Personally I think the similiarities between the Webley Mk IV and the Enfield No 2 are more than that and would suggest that the Concorde and Tupolev Tu-144 might make a better analogy.
My understanding of the subject* is that after World War I, the British realised the .455 Webley round was probably a bit big for the sort of wars the Empire was likely to be fighting from thereon in. The round had been designed in the heydey of the Empire, when the brave lads comprising Thin Red Line found themselves facing a lot of angry natives who weren't too keen of having their countries pinched by Whitey. These same natives were generally armed with spears, animal hide shields or (maybe) antique - even by Victorian standards - flintlock longarms. The .455 round needed to be able to stop one of said natives in his tracks when he was charging at the chap with the revolver, and by all accounts it was very good at doing this. The same philosophy was behind the .45ACP cartridge I believe; the US were in he middle of fighting the Moro Rebellion in the Philippines and needed a hard-hitting, large-bore round to put charging enemies down and keen them there.

» RECORDS PROVIDED

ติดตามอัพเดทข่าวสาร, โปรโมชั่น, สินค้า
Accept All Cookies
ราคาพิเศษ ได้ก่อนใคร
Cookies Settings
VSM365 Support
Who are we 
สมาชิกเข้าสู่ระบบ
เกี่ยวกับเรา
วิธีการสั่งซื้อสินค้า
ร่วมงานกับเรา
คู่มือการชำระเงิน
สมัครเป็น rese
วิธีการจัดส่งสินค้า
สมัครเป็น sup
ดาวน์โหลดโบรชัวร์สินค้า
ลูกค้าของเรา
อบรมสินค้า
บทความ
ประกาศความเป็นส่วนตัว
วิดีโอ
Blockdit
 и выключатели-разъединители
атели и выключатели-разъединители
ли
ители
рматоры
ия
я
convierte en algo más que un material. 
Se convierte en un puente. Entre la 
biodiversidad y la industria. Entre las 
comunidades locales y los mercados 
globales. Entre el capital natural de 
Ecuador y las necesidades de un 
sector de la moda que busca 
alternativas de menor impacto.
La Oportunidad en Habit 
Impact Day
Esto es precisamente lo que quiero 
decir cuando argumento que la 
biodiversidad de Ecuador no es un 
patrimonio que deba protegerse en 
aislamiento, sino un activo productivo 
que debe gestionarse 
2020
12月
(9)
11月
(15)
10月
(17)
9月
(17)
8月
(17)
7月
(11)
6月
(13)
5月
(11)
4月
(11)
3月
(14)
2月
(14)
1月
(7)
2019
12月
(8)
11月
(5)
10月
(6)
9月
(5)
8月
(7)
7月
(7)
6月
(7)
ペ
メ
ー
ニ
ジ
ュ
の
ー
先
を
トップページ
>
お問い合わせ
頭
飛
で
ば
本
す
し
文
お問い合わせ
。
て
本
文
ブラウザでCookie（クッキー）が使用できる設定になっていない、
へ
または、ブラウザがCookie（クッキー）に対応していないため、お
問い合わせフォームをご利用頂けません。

» PROBLEM
In the revolver text, what was the US fighting when the .45ACP cartridge was designed? The rows are separate material and have nothing to do with the revolver text.

» SOLUTION
The Moro Rebellion in the Philippines.